- _TASK TO COMPLETE_
Count how many lines below contain the word "quality", then give that number alone.

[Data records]

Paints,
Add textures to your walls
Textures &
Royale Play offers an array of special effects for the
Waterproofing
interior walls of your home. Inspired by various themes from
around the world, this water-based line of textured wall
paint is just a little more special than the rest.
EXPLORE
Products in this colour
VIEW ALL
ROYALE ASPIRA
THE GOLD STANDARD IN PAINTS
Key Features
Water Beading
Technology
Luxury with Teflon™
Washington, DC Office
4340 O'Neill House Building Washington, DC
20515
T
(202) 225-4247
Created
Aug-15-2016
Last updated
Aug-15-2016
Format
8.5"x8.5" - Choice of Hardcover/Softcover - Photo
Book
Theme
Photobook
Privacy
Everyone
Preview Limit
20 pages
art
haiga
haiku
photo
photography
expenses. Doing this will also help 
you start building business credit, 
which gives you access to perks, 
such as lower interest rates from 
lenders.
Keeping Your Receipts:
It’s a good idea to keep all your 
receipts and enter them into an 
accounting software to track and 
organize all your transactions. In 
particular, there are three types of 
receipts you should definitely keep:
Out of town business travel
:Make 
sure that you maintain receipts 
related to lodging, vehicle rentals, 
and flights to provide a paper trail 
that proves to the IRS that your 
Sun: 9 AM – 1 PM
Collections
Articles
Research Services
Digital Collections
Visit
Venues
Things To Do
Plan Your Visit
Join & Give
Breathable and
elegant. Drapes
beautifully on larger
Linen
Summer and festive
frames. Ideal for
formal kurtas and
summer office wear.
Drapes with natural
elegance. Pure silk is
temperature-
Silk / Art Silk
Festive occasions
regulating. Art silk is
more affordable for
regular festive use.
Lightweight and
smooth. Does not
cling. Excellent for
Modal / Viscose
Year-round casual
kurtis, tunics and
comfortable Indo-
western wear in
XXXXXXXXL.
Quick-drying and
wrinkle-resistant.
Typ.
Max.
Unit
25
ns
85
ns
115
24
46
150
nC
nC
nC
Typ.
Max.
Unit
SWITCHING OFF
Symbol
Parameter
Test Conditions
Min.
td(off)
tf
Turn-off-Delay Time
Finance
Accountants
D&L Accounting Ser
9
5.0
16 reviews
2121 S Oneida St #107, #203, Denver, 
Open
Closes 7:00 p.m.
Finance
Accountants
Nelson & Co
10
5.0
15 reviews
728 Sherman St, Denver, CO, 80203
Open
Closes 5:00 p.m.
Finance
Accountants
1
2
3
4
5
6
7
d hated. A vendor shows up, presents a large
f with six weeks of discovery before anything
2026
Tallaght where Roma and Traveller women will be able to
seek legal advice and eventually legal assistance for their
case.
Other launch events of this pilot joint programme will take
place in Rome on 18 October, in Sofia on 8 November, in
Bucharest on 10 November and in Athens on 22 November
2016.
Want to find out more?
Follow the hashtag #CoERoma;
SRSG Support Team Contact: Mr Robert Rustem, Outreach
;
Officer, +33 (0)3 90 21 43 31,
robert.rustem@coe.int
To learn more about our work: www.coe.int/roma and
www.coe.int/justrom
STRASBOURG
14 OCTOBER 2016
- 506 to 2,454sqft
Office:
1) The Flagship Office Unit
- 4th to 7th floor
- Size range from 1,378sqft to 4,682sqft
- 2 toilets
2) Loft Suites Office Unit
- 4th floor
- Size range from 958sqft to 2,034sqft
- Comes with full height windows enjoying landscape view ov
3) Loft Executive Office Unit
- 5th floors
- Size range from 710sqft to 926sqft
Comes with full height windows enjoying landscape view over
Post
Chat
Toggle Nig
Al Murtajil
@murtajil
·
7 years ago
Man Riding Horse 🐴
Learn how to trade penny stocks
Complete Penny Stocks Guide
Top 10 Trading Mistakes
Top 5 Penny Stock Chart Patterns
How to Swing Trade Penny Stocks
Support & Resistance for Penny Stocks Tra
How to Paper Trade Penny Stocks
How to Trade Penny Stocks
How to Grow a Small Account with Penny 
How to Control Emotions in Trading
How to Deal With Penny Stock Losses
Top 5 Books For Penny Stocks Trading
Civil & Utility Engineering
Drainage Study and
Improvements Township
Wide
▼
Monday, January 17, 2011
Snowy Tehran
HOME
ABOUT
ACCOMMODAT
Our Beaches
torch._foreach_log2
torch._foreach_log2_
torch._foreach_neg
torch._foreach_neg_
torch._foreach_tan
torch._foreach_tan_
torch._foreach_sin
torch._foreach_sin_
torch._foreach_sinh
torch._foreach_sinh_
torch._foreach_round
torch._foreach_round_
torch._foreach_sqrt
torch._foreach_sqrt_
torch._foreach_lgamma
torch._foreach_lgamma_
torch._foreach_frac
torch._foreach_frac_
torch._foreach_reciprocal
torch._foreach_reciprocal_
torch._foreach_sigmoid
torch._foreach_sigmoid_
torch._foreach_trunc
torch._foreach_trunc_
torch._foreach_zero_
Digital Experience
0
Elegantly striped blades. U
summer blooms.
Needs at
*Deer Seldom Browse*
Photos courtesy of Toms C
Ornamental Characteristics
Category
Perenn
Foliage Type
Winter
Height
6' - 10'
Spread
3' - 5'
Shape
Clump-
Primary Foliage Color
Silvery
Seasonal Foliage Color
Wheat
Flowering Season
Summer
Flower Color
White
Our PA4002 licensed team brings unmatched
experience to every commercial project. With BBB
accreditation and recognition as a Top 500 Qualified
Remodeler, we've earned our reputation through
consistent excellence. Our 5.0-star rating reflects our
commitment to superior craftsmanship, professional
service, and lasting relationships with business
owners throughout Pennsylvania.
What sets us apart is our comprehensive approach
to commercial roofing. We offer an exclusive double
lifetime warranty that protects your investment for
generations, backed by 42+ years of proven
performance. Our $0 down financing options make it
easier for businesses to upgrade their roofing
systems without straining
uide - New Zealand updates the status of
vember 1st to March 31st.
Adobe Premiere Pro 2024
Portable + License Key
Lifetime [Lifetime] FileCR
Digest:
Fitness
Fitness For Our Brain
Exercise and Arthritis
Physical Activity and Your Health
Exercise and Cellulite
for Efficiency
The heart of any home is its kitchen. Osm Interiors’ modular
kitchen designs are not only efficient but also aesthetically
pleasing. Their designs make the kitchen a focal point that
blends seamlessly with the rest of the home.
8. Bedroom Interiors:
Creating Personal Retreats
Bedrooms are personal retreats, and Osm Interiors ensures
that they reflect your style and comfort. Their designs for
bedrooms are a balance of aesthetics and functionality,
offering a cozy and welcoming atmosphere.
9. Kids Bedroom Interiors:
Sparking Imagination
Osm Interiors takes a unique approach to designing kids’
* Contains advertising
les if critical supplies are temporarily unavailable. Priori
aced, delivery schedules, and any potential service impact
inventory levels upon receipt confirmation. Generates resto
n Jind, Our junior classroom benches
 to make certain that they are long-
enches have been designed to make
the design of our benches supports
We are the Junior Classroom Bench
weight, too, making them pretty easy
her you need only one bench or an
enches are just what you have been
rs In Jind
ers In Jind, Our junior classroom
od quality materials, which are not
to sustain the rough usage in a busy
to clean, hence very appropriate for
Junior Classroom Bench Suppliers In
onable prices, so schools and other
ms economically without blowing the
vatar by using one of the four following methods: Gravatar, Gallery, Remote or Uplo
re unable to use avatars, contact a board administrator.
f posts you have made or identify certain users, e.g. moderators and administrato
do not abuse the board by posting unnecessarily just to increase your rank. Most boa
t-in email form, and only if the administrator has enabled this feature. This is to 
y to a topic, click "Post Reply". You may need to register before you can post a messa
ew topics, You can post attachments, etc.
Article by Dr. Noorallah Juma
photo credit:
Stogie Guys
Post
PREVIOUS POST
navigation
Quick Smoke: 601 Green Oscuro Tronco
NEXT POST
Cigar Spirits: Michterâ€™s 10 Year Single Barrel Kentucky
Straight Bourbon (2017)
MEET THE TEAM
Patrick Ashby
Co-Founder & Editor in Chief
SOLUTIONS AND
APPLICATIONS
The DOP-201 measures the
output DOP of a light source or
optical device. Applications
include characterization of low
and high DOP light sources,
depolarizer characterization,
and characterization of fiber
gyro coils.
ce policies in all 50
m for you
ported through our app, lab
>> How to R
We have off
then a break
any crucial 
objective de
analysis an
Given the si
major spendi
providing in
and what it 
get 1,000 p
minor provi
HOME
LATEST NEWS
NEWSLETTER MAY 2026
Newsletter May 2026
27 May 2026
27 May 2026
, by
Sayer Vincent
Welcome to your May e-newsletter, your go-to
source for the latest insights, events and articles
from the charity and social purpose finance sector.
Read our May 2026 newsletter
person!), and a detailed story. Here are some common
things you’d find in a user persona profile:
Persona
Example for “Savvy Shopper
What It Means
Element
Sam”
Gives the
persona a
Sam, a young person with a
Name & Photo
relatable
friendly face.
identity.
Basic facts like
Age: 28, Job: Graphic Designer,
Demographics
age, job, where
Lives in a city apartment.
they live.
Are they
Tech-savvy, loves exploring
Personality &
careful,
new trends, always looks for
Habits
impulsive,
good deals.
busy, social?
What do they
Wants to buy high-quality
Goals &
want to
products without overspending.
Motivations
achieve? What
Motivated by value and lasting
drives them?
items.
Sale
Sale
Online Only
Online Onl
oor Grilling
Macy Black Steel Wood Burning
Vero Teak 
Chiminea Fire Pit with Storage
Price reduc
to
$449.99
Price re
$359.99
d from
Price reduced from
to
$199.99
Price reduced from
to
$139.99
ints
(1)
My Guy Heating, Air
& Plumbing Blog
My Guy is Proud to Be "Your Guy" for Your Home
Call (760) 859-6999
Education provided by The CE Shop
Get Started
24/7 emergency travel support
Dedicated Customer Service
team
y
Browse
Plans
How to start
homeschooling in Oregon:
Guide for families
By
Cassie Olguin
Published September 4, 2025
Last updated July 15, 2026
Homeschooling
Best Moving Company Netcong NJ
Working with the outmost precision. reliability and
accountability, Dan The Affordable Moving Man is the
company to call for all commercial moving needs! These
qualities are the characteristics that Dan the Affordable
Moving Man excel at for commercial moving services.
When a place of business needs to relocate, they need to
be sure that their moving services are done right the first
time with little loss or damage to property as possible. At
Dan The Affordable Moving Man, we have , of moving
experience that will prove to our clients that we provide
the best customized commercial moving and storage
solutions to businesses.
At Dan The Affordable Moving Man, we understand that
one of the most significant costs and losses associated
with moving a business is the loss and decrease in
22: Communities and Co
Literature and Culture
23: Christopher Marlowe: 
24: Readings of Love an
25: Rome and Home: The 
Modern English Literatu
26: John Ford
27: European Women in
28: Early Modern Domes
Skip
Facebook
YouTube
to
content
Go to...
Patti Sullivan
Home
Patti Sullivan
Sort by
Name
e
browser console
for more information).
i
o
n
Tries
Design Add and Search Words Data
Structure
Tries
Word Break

- _EXPECTED ANSWER_
2